#### [SET TASK]
Please reproduce the listing below, swapping every occurrence of "engineering drawing sheet" for "technical drawing sheet" and leaving everything else unchanged.

╭─ SUPPLIED DATA

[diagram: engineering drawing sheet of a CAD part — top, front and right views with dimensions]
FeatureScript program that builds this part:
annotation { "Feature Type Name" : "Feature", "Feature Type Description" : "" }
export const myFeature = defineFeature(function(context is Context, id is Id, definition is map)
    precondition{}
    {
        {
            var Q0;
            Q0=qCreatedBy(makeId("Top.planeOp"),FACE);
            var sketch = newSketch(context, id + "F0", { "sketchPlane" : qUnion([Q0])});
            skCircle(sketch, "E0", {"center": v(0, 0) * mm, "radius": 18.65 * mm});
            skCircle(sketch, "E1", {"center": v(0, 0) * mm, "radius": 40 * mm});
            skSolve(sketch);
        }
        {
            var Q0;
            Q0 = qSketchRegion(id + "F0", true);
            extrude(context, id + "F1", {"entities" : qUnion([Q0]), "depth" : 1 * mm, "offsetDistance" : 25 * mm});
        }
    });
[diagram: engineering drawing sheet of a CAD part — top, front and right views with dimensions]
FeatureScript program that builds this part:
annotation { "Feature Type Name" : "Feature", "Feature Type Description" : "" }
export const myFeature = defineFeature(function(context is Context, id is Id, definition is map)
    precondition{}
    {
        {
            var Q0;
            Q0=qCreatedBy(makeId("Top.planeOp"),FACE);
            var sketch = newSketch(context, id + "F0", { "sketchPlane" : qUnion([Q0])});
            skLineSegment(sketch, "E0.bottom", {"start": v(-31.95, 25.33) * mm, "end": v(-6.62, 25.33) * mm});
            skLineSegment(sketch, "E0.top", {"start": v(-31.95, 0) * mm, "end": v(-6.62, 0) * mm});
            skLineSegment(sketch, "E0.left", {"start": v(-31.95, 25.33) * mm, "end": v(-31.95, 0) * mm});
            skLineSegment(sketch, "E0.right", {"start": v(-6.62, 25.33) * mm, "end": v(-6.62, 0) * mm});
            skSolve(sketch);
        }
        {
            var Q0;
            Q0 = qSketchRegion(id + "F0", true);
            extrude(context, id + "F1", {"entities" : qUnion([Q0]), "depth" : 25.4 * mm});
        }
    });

╰─

#### [CORRECT RESULT]
[diagram: technical drawing sheet of a CAD part — top, front and right views with dimensions]
FeatureScript program that builds this part:
annotation { "Feature Type Name" : "Feature", "Feature Type Description" : "" }
export const myFeature = defineFeature(function(context is Context, id is Id, definition is map)
    precondition{}
    {
        {
            var Q0;
            Q0=qCreatedBy(makeId("Top.planeOp"),FACE);
            var sketch = newSketch(context, id + "F0", { "sketchPlane" : qUnion([Q0])});
            skCircle(sketch, "E0", {"center": v(0, 0) * mm, "radius": 18.65 * mm});
            skCircle(sketch, "E1", {"center": v(0, 0) * mm, "radius": 40 * mm});
            skSolve(sketch);
        }
        {
            var Q0;
            Q0 = qSketchRegion(id + "F0", true);
            extrude(context, id + "F1", {"entities" : qUnion([Q0]), "depth" : 1 * mm, "offsetDistance" : 25 * mm});
        }
    });
[diagram: technical drawing sheet of a CAD part — top, front and right views with dimensions]
FeatureScript program that builds this part:
annotation { "Feature Type Name" : "Feature", "Feature Type Description" : "" }
export const myFeature = defineFeature(function(context is Context, id is Id, definition is map)
    precondition{}
    {
        {
            var Q0;
            Q0=qCreatedBy(makeId("Top.planeOp"),FACE);
            var sketch = newSketch(context, id + "F0", { "sketchPlane" : qUnion([Q0])});
            skLineSegment(sketch, "E0.bottom", {"start": v(-31.95, 25.33) * mm, "end": v(-6.62, 25.33) * mm});
            skLineSegment(sketch, "E0.top", {"start": v(-31.95, 0) * mm, "end": v(-6.62, 0) * mm});
            skLineSegment(sketch, "E0.left", {"start": v(-31.95, 25.33) * mm, "end": v(-31.95, 0) * mm});
            skLineSegment(sketch, "E0.right", {"start": v(-6.62, 25.33) * mm, "end": v(-6.62, 0) * mm});
            skSolve(sketch);
        }
        {
            var Q0;
            Q0 = qSketchRegion(id + "F0", true);
            extrude(context, id + "F1", {"entities" : qUnion([Q0]), "depth" : 25.4 * mm});
        }
    });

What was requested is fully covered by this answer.